EXERCISE BRIEF = Reproduce the section of the comment thread about Sudeep that lies between "Groan, I feel" and "the following day.", inclusive, without any changes.
[[ PROVIDED PASSAGE open ]]
Groan, I feel so old. So thanks, Sudeep, for reminding me that there are generations that precede mine. I don’t even remember that Katy Mirza. She must’ve been cat.


  1. Speaking of Sudeep's legendary temper, I will never forget his cutting down to size a former-Miss-Delhi-turned-glamorous-fashion-reporter-for-sabse-tez-chaynal! I forget what the event was, but Sudeep first tried to sweet-talk this person into covering it for Today. But she refused to be persuaded. It was then that Sudeep exploded with a: "Stop being such a prima donna. I want you to go there and get the story NOW!" With that he banged down the phone. The story, as far as I remember, appeared in Today the following day.

  2. Being a Mayo pass-out, Tin Fish held that element of nostalgia (and bias) for me. I had to love it, no matter what. But, that aside, it truly is an enjoyable read. And a quick one too.

    The banality of the language is most definitely the highlight. Probably the story required that.

  3. Big smile and bigger boobs (until she had a reduction job) - Khushwant used to feature her a lot in ILWI
    Definitely not a cat - she had only two nipples!
[[ PROVIDED PASSAGE closed ]]
[[ AVAILABLE DATA open ]]
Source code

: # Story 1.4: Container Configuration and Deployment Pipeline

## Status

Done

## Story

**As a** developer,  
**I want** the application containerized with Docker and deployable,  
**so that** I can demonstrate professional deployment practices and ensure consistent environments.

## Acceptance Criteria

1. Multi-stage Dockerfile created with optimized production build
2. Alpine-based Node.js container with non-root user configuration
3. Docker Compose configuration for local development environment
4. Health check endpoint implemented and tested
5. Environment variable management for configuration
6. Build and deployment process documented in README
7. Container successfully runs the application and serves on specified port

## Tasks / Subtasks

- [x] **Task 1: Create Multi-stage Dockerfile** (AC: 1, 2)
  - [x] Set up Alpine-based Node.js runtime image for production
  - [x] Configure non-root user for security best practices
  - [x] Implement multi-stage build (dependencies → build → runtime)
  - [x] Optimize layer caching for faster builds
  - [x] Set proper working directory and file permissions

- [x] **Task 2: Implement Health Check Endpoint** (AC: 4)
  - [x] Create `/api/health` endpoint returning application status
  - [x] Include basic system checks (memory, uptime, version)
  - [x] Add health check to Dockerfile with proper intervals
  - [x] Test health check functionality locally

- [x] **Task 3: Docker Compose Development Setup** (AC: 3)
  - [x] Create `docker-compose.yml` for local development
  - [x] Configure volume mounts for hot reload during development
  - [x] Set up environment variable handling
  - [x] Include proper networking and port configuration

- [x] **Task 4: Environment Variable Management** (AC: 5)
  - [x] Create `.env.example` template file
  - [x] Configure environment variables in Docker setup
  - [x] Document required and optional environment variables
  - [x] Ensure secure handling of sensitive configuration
[[ AVAILABLE DATA closed ]]
OUTPUT =
Groan, I feel so old. So thanks, Sudeep, for reminding me that there are generations that precede mine. I don’t even remember that Katy Mirza. She must’ve been cat.


  1. Speaking of Sudeep's legendary temper, I will never forget his cutting down to size a former-Miss-Delhi-turned-glamorous-fashion-reporter-for-sabse-tez-chaynal! I forget what the event was, but Sudeep first tried to sweet-talk this person into covering it for Today. But she refused to be persuaded. It was then that Sudeep exploded with a: "Stop being such a prima donna. I want you to go there and get the story NOW!" With that he banged down the phone. The story, as far as I remember, appeared in Today the following day.